Restricting kite-flying to designated spaces must be the first step in slowly bringing Basant back to Pakistan. Open parks would be the best for an activity of this sort. Flying kites from buildings or the tops of houses in busy city centres is an unmitigated disaster if allowed to continue unchecked. The government can help cater to the peoples’ desire while ensuring that no lives are lost. Regulating the twine used in Basant is also something the government must manage. Perhaps the best way to do this would be to provide it onsite, making sure that wires cut with glass and potentially dangerous chemicals are not proliferated. Quite obviously, a strict ban on aerial firing is necessary regardless of whether Basant is celebrated or not. Too often have we seen reports of innocent bystanders injured by stray bullets. This must not be allowed to happen.

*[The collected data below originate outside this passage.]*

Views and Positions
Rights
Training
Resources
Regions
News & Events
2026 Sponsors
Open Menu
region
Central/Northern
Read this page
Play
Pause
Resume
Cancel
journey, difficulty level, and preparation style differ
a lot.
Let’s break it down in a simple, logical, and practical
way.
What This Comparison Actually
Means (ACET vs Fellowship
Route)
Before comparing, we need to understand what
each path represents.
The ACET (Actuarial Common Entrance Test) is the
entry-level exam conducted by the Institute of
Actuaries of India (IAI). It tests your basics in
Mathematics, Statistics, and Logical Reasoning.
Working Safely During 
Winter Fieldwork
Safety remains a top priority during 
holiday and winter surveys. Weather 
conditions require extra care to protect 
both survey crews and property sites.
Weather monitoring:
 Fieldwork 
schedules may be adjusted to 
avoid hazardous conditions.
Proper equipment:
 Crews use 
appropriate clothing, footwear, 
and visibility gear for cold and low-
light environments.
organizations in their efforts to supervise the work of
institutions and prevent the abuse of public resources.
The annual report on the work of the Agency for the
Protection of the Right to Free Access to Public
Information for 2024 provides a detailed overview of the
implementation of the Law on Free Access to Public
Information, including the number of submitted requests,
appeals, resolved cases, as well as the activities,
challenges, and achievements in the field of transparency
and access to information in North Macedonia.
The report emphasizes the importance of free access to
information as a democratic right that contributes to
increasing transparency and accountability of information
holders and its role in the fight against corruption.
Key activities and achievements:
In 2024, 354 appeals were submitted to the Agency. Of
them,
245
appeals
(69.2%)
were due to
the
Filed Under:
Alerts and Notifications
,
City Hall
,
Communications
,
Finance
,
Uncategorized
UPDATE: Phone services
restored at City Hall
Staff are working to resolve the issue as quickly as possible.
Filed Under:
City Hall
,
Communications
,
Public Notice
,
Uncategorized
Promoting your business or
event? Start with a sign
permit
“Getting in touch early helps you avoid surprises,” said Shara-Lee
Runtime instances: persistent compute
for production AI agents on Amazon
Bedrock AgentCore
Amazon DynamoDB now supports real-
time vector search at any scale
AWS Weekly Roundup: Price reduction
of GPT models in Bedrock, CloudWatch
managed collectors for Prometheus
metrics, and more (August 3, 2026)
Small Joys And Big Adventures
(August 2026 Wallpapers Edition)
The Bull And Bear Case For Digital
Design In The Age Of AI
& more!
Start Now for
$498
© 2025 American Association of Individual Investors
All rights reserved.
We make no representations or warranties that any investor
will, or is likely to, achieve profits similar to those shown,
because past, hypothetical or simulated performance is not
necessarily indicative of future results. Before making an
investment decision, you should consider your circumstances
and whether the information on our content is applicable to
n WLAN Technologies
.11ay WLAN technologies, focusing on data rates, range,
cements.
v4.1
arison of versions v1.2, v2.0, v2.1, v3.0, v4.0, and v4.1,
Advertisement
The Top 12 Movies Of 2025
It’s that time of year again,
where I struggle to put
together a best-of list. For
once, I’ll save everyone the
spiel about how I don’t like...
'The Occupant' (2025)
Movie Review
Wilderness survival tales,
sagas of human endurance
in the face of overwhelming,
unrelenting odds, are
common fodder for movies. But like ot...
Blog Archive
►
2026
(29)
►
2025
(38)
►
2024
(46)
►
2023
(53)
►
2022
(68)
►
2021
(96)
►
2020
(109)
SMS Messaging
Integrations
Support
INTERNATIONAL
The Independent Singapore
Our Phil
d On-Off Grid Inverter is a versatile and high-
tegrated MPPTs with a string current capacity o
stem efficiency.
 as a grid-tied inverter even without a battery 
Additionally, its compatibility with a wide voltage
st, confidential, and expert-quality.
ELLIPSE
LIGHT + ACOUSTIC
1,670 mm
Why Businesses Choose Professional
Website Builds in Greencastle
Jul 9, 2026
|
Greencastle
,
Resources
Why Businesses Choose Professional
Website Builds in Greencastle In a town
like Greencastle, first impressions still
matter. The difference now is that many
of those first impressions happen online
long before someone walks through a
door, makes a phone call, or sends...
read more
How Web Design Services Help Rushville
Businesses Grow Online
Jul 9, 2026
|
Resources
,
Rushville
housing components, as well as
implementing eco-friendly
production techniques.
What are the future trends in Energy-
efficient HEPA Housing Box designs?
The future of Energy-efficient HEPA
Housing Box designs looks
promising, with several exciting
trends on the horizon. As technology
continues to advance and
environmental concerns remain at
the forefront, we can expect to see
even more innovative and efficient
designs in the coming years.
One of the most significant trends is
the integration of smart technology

The ongoing edition of PSL is indicative of the success we can have in promoting events seasonally. The inflow of potential revenue from such occasions is too high to be just ignored. Basant can be a well-managed annual festival that draws in tourists from all over the world, or it can be an unregulated and hazardous activity that causes problems for us on a yearly basis. It is up to the government to choose the best option.